- EXERCISE AIM
State only how many lines below include the string "user".

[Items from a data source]
====
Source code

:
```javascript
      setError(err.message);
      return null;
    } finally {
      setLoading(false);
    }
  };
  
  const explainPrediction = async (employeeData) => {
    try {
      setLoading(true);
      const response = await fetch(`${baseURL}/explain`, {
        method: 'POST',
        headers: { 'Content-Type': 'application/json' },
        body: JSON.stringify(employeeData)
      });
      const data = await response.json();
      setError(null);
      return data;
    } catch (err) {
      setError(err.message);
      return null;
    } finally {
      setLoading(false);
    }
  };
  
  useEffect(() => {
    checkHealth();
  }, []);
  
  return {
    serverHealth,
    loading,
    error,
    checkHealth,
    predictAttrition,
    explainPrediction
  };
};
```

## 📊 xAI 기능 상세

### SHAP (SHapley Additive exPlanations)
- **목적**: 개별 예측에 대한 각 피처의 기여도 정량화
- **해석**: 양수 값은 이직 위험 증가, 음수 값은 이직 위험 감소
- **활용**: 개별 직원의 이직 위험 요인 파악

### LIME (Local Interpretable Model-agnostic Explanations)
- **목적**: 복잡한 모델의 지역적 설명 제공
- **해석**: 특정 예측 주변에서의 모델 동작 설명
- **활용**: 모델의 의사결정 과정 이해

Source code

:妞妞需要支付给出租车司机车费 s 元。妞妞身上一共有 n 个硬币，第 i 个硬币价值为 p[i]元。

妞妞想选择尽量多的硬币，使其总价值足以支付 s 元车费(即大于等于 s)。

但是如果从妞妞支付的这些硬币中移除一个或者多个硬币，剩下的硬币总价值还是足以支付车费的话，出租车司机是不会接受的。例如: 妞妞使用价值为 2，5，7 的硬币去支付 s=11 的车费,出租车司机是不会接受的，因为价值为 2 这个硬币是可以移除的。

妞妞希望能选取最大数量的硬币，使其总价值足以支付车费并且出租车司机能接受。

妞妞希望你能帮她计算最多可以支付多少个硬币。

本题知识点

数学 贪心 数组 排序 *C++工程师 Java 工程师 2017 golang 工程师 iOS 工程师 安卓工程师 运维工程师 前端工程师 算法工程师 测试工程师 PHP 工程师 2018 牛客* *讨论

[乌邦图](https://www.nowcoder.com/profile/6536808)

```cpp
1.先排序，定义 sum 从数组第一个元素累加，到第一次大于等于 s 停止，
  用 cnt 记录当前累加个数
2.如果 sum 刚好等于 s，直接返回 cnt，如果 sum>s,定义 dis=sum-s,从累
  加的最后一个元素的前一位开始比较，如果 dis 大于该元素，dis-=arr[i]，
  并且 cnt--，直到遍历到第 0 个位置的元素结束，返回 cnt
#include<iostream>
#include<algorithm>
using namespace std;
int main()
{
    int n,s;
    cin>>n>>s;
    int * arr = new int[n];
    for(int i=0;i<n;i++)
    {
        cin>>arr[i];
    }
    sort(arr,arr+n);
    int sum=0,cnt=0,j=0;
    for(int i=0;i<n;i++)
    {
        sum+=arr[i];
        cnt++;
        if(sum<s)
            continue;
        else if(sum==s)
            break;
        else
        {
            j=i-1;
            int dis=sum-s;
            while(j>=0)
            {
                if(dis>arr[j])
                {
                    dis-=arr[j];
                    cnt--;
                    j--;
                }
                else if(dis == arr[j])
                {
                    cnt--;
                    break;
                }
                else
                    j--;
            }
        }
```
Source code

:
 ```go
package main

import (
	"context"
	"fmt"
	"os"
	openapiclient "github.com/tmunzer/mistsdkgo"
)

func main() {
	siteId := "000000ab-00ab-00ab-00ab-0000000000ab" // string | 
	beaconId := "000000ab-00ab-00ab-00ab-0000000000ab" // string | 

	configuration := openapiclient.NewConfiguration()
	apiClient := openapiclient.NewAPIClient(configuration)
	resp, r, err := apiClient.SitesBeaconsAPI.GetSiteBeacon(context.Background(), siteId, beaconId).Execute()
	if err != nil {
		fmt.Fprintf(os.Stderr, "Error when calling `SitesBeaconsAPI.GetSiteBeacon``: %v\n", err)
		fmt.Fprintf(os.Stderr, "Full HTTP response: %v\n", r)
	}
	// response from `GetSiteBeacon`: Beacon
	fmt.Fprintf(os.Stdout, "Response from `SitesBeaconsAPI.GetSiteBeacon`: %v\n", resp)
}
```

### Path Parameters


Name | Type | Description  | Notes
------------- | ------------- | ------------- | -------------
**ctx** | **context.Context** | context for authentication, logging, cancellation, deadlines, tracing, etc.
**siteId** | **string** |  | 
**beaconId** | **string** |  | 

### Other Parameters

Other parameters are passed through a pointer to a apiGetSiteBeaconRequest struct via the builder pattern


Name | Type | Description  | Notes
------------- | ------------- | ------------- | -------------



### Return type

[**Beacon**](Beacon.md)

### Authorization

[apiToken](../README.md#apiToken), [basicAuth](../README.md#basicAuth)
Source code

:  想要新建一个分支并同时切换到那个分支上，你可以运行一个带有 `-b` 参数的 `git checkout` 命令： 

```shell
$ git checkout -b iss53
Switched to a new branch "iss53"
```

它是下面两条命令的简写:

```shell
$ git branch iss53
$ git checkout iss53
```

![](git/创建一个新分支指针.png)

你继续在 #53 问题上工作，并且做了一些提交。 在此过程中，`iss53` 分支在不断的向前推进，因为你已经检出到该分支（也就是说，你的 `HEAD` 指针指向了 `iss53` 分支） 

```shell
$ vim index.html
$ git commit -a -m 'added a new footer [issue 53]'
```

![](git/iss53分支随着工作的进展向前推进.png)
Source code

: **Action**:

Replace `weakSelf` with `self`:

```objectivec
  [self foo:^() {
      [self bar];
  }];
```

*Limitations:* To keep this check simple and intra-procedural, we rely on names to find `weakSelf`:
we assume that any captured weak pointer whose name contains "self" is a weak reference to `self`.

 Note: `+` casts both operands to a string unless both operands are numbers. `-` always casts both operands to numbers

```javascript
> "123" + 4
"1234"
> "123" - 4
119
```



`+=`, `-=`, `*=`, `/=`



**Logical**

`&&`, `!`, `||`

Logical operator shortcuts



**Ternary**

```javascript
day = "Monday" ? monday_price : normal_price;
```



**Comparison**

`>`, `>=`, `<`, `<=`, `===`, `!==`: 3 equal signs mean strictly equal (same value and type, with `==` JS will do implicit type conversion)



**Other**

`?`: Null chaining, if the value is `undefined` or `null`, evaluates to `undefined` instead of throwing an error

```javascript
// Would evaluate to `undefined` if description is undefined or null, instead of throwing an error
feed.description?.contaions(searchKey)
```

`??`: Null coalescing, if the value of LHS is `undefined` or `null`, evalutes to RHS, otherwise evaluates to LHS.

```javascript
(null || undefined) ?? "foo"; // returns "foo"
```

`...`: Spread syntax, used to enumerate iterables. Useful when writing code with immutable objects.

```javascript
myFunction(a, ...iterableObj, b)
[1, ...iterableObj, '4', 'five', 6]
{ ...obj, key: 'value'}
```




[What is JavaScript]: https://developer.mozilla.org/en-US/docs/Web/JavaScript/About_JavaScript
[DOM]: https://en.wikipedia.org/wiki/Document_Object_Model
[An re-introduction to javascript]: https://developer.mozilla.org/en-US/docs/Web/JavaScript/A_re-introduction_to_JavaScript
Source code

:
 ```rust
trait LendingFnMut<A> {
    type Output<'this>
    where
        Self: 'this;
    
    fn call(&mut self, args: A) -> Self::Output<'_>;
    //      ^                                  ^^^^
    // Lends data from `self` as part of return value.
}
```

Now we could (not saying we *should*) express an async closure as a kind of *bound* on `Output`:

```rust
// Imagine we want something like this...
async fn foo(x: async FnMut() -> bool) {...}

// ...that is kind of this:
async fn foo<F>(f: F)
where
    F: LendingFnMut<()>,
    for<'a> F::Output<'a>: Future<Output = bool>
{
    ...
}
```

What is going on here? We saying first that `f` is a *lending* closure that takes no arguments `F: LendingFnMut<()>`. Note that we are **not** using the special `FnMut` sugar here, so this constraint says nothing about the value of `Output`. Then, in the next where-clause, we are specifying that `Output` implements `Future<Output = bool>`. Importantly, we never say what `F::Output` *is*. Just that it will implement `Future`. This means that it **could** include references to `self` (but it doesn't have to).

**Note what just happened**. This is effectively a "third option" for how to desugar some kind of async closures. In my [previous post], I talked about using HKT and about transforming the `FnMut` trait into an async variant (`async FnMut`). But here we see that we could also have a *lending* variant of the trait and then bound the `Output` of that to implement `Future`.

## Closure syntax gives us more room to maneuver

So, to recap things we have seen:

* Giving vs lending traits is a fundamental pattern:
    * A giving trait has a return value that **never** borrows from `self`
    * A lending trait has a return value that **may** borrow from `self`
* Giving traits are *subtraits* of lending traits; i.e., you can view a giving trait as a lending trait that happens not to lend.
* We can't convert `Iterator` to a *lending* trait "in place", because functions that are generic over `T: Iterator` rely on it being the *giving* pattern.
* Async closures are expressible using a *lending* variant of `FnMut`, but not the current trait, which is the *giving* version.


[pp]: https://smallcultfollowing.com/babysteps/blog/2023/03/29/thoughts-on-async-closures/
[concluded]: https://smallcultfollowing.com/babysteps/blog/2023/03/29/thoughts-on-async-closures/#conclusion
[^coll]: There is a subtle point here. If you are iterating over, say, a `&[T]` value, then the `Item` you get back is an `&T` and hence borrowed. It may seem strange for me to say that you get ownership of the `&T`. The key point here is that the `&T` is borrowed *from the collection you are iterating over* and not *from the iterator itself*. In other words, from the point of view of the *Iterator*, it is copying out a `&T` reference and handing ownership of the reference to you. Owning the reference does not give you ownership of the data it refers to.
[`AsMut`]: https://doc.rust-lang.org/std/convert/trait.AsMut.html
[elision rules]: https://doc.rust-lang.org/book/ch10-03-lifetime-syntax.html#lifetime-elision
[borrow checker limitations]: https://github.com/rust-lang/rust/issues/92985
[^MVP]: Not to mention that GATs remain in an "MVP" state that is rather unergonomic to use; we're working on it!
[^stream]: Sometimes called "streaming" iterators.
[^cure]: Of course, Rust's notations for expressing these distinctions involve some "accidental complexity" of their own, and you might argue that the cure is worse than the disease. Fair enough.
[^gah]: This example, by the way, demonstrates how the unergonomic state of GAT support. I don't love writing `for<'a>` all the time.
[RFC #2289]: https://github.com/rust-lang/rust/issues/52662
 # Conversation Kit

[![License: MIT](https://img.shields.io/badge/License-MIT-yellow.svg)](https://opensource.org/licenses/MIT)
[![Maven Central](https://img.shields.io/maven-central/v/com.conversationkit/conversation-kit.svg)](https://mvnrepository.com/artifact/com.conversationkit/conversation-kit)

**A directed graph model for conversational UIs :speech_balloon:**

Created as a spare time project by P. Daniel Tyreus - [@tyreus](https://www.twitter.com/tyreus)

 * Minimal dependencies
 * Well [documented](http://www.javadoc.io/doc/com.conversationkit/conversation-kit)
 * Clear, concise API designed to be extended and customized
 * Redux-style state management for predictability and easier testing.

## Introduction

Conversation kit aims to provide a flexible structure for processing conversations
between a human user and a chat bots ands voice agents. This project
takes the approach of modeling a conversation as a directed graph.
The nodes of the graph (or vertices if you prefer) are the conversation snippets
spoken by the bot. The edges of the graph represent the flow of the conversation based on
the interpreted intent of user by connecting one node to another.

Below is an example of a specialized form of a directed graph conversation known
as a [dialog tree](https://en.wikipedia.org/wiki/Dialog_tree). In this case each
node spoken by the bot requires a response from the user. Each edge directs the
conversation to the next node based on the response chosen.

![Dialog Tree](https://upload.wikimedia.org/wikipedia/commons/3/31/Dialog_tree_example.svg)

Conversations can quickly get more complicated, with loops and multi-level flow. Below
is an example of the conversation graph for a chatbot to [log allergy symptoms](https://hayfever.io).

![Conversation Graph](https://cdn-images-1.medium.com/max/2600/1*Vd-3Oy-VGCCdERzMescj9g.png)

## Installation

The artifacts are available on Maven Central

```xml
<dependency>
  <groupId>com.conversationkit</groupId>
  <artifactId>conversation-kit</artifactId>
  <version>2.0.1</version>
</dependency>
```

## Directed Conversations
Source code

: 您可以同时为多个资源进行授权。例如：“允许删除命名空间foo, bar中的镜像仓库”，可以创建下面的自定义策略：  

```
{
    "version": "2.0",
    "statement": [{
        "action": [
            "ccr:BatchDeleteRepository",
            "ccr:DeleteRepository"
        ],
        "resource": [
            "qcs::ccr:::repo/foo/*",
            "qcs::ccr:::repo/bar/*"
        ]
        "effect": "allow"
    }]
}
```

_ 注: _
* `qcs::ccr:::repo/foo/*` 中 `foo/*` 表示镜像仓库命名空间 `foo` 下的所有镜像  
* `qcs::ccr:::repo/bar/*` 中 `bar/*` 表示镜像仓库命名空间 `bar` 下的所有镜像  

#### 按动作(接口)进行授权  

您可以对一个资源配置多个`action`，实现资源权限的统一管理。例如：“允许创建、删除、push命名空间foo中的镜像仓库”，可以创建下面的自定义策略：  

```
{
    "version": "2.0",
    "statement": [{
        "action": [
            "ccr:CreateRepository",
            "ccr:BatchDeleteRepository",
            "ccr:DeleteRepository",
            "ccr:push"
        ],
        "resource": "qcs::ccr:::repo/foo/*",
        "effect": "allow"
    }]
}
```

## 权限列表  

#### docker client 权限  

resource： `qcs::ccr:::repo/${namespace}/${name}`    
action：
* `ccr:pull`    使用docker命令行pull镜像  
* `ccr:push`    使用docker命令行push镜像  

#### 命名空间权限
====
- EXERCISE OUTPUT
3